> _PROBLEM REQUIREMENTS_: Reproduce verbatim the lines of the records starting at the line containing "### 2023-01-09" and ending at the line containing "1. [karpathy/**minGPT**](https://github.com/karpathy/minGPT) : A", with both of those lines included.

──────── INFORMATION GIVEN

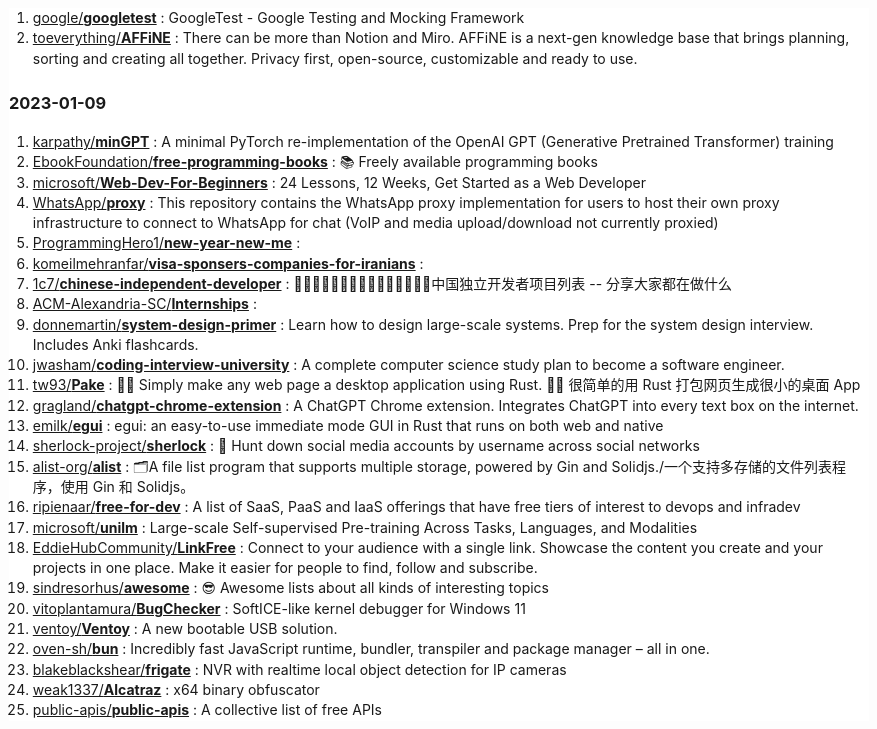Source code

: 1. [google/**googletest**](https://github.com/google/googletest) : GoogleTest - Google Testing and Mocking Framework
1. [toeverything/**AFFiNE**](https://github.com/toeverything/AFFiNE) : There can be more than Notion and Miro. AFFiNE is a next-gen knowledge base that brings planning, sorting and creating all together. Privacy first, open-source, customizable and ready to use. 


### 2023-01-09 
1. [karpathy/**minGPT**](https://github.com/karpathy/minGPT) : A minimal PyTorch re-implementation of the OpenAI GPT (Generative Pretrained Transformer) training
1. [EbookFoundation/**free-programming-books**](https://github.com/EbookFoundation/free-programming-books) : 📚 Freely available programming books
1. [microsoft/**Web-Dev-For-Beginners**](https://github.com/microsoft/Web-Dev-For-Beginners) : 24 Lessons, 12 Weeks, Get Started as a Web Developer
1. [WhatsApp/**proxy**](https://github.com/WhatsApp/proxy) : This repository contains the WhatsApp proxy implementation for users to host their own proxy infrastructure to connect to WhatsApp for chat (VoIP and media upload/download not currently proxied)
1. [ProgrammingHero1/**new-year-new-me**](https://github.com/ProgrammingHero1/new-year-new-me) : 
1. [komeilmehranfar/**visa-sponsers-companies-for-iranians**](https://github.com/komeilmehranfar/visa-sponsers-companies-for-iranians) : 
1. [1c7/**chinese-independent-developer**](https://github.com/1c7/chinese-independent-developer) : 👩🏿‍💻👨🏾‍💻👩🏼‍💻👨🏽‍💻👩🏻‍💻中国独立开发者项目列表 -- 分享大家都在做什么
1. [ACM-Alexandria-SC/**Internships**](https://github.com/ACM-Alexandria-SC/Internships) : 
1. [donnemartin/**system-design-primer**](https://github.com/donnemartin/system-design-primer) : Learn how to design large-scale systems. Prep for the system design interview. Includes Anki flashcards.
1. [jwasham/**coding-interview-university**](https://github.com/jwasham/coding-interview-university) : A complete computer science study plan to become a software engineer.
1. [tw93/**Pake**](https://github.com/tw93/Pake) : 🤱🏻 Simply make any web page a desktop application using Rust. 🤱🏻 很简单的用 Rust 打包网页生成很小的桌面 App
1. [gragland/**chatgpt-chrome-extension**](https://github.com/gragland/chatgpt-chrome-extension) : A ChatGPT Chrome extension. Integrates ChatGPT into every text box on the internet.
1. [emilk/**egui**](https://github.com/emilk/egui) : egui: an easy-to-use immediate mode GUI in Rust that runs on both web and native
1. [sherlock-project/**sherlock**](https://github.com/sherlock-project/sherlock) : 🔎 Hunt down social media accounts by username across social networks
1. [alist-org/**alist**](https://github.com/alist-org/alist) : 🗂️A file list program that supports multiple storage, powered by Gin and Solidjs./一个支持多存储的文件列表程序，使用 Gin 和 Solidjs。
1. [ripienaar/**free-for-dev**](https://github.com/ripienaar/free-for-dev) : A list of SaaS, PaaS and IaaS offerings that have free tiers of interest to devops and infradev
1. [microsoft/**unilm**](https://github.com/microsoft/unilm) : Large-scale Self-supervised Pre-training Across Tasks, Languages, and Modalities
1. [EddieHubCommunity/**LinkFree**](https://github.com/EddieHubCommunity/LinkFree) : Connect to your audience with a single link. Showcase the content you create and your projects in one place. Make it easier for people to find, follow and subscribe.
1. [sindresorhus/**awesome**](https://github.com/sindresorhus/awesome) : 😎 Awesome lists about all kinds of interesting topics
1. [vitoplantamura/**BugChecker**](https://github.com/vitoplantamura/BugChecker) : SoftICE-like kernel debugger for Windows 11
1. [ventoy/**Ventoy**](https://github.com/ventoy/Ventoy) : A new bootable USB solution.
1. [oven-sh/**bun**](https://github.com/oven-sh/bun) : Incredibly fast JavaScript runtime, bundler, transpiler and package manager – all in one.
1. [blakeblackshear/**frigate**](https://github.com/blakeblackshear/frigate) : NVR with realtime local object detection for IP cameras
1. [weak1337/**Alcatraz**](https://github.com/weak1337/Alcatraz) : x64 binary obfuscator
1. [public-apis/**public-apis**](https://github.com/public-apis/public-apis) : A collective list of free APIs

────────────────

> _EXERCISE RESPONSE_:
### 2023-01-09 
1. [karpathy/**minGPT**](https://github.com/karpathy/minGPT) : A minimal PyTorch re-implementation of the OpenAI GPT (Generative Pretrained Transformer) training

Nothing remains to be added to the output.